Our guest is Dave McCrory, Global Head of insights and Analytics at Digital Realty. He is a great guest for our initial series. He’s a co-owner of the original patent on cloud computing but more importantly, he’s the one who coined the term data gravity. Dave, I would like to understand how you got to this term. Everyone’s taken it onto them own and define their own terms on it. What do you mean by it as you use the term?

First, thanks for having me on. Data gravity for me came as I was looking at what early cloud companies were doing. By cloud, I mean companies like Salesforce and such. At the time, this was circa 2010, they were making acquisitions of companies. I was trying to understand why they were making decisions and such. I realized that it was the access to the data and the closer that you could get to the data, the more advantaged you would be.

As I thought about that, I thought of it as being like a planet having a gravitational pull. The pull being on applications and services. That became the birth of data gravity, that data has an attractive force to it and that attractive force was caused by access to the data either with lower latency so you get faster access to the data or more bandwidth. You can access more of the data at a time.

With that, I began blogging about it, chatting on social media, interacting with other industry experts. Over time, my views on data gravity have evolved. When I think about data gravity, I think of two things. I think of data having mass and growing. When you have a sufficient enough amount of data, it ends up with an attractive force like when you have a large enough amount of mass, say a planet or something, it has an attractive force. At the same time, there’s the concept of activity. When you access data that can also have an attractive effect. If you think about if you have a small amount of content but it’s highly desired, it will still have that same attractive force even though it’s not a large amount of data.

You could think about a very simple example like there was a new Avengers movie and it was available on Netflix. That file might only be in reality, the stream might be 2 to 4 gigs in size. Not that much data. However, the number of people and the amount of activity around that data would be incredibly high. Therefore, it would have a high attractive force because people would want to watch this movie in as high resolution as they possibly could, which would mean you need higher bandwidth and ideally you would want lower latency. You have two things. You have this activity and this mass. These things are the fundamental components in my mind of what data gravity is all about and then everything builds upon that.

I had not thought about the attractive force of more activity. Put it in the context of enterprises. What does this mean to them? How can they drive value on it? How do they mitigate some of the problems with it?
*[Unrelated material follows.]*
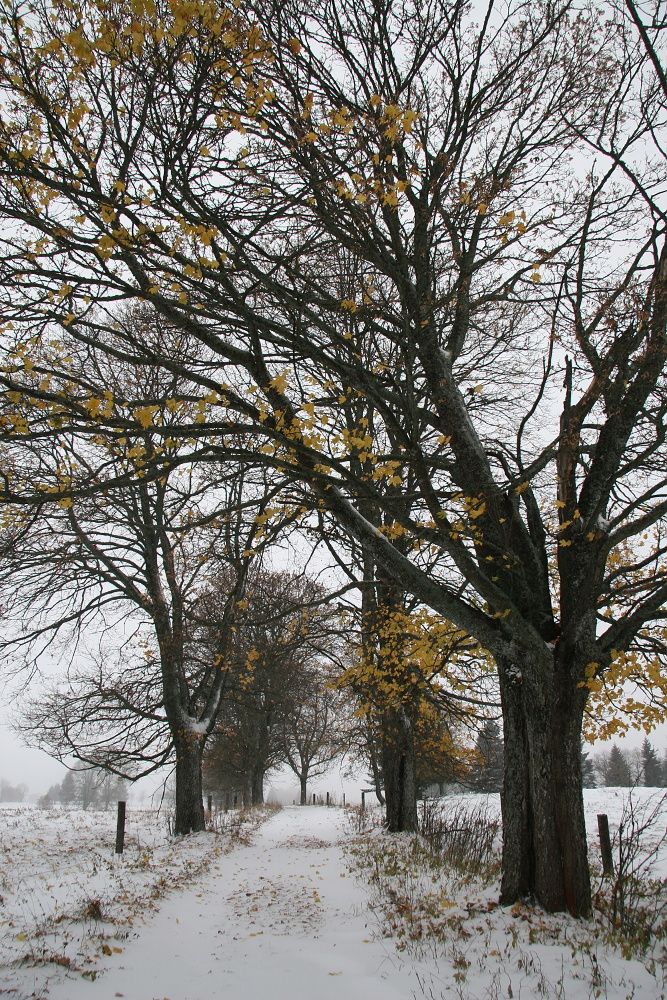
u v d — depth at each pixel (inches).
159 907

That’s a multi-part answer. The enterprises need to take stock of where they are. What are their data gravity issues? Usually, enterprises either only deal with fighting fires or they are not looking from a high level of things. They are looking at more of a persistent basis, which is fine. There’s nothing wrong with it but understanding where things are and where they are going, you have to consider data gravity.

 

Whether you are doing projects with something like IOT or other edge computing. Where if you are doing work in core, if you are doing hybrid between your own facility or a colo and cloud. All of those things are going to be affected by, “Where is your data? Where should data be created? Where is it being stored and processed? Who’s consuming it?” You have to consider all of those things.
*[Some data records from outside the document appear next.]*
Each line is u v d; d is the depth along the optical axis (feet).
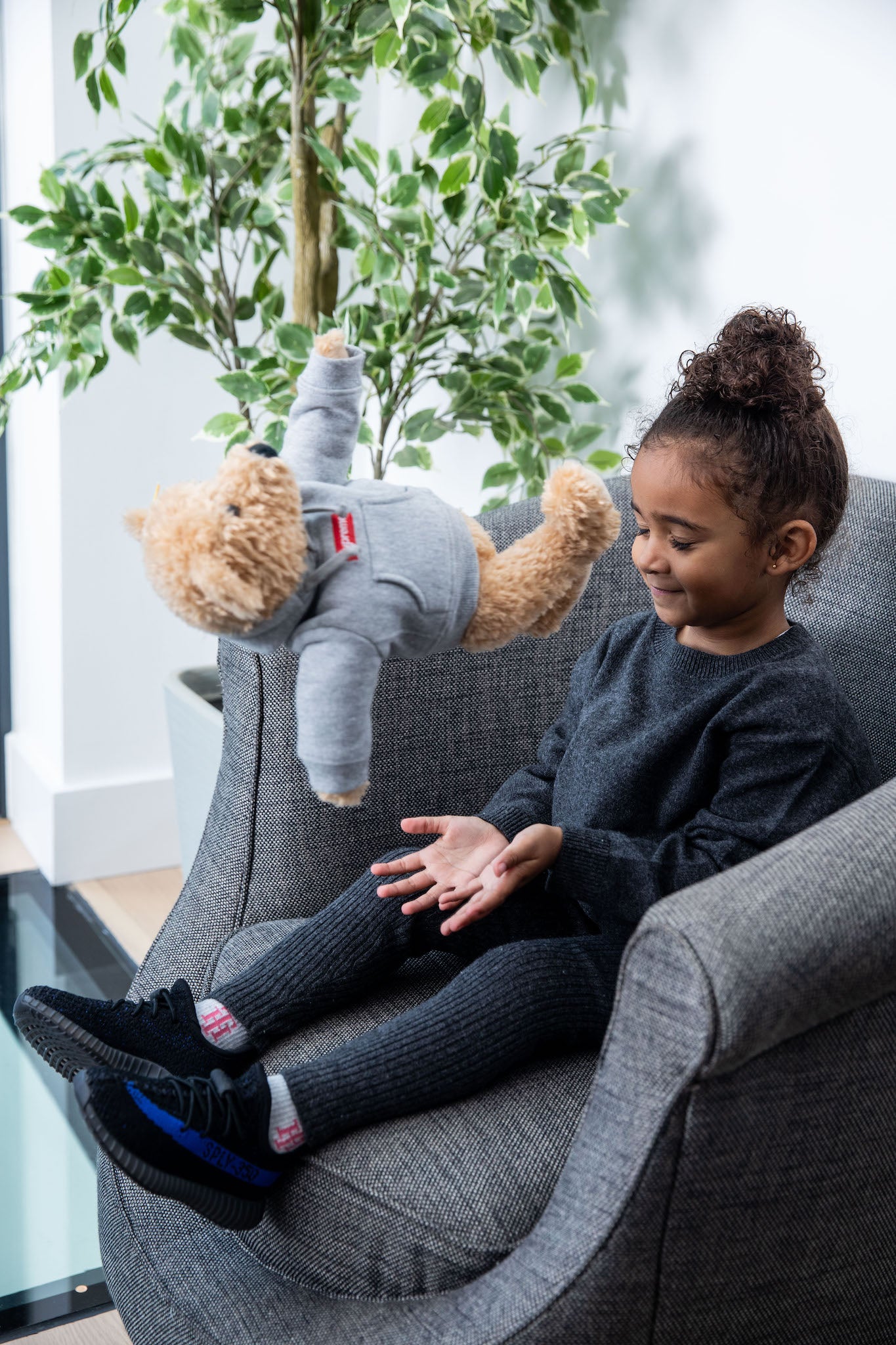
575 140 4.79
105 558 6.48
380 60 4.36
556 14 4.86
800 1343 2.71
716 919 2.23
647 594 4.12
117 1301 3.33
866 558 3.74
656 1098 2.30
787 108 4.22
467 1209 2.66
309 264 5.09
It’s easy if you put them into those buckets and you don’t get down deep into the specifics of an individual system, which all of us in IT are guilty of, for a number of reasons many of them good. The only way you are going to mitigate the effects is to understand how the data flows, what’s happening with the data and who’s consuming it. Otherwise, you are making guesses on what’s happening with your data.
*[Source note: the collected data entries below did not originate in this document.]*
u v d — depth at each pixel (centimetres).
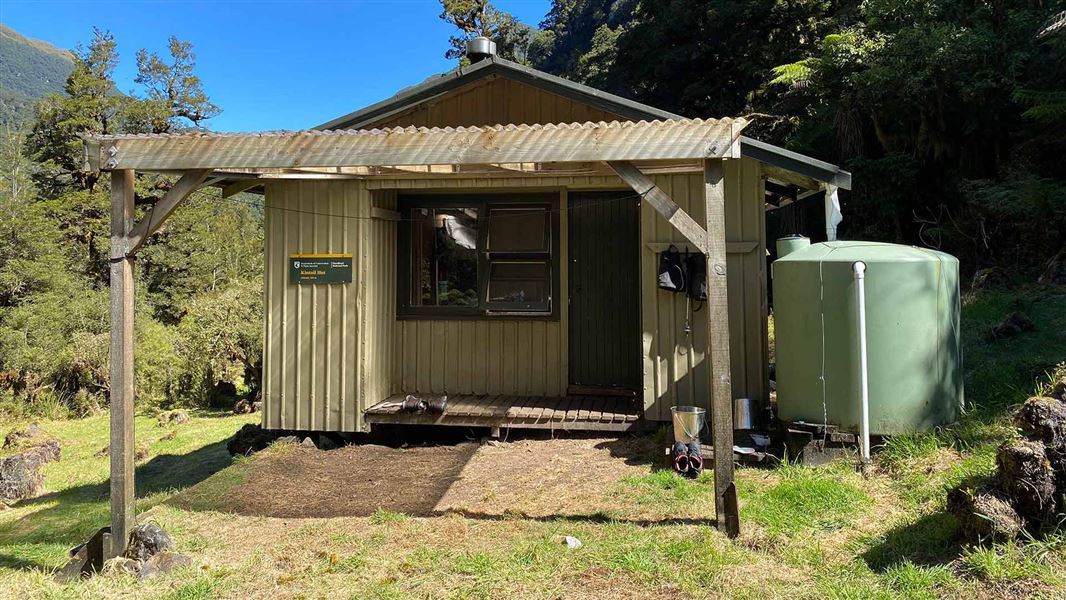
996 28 1089
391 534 385
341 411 617
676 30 2080
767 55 1859
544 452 550
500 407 611
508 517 404
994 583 271
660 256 572
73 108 2602
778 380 495
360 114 619
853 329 448
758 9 1862
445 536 377
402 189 671
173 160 364
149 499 529
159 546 360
People often think of data gravity as a big central mass but what you described is more of a planetary system where there are different gravitational forces whether it’s on the edge or things that drive that. There’s going to be a problem, not only in terms of how you access it but how you think about what the gravity effects are. One of the problems that always come in with data is you want to ensure privacy on that. Now you have got these different centers of gravity, how do you do things like data protection or GDPR?

One of the new wrinkles in the overall data gravity problem is how do you deal with GDPR or with other local laws in data retention, auditing, security and embrace both the benefits of data gravity, as well as try to avoid the dangers of data gravity. Things like GDPR and requiring data to be held locally in country or other data sovereignty laws require a lot more work.

You have to keep the raw data locally, within country but maybe you need a small amount of that data. Let’s say you are storing the data in Germany and you need the data in Australia. The bandwidth and latency between Germany and Australia, bandwidth is low. Latency is high. You want to have a copy of that data in Australia but you can’t copy the data.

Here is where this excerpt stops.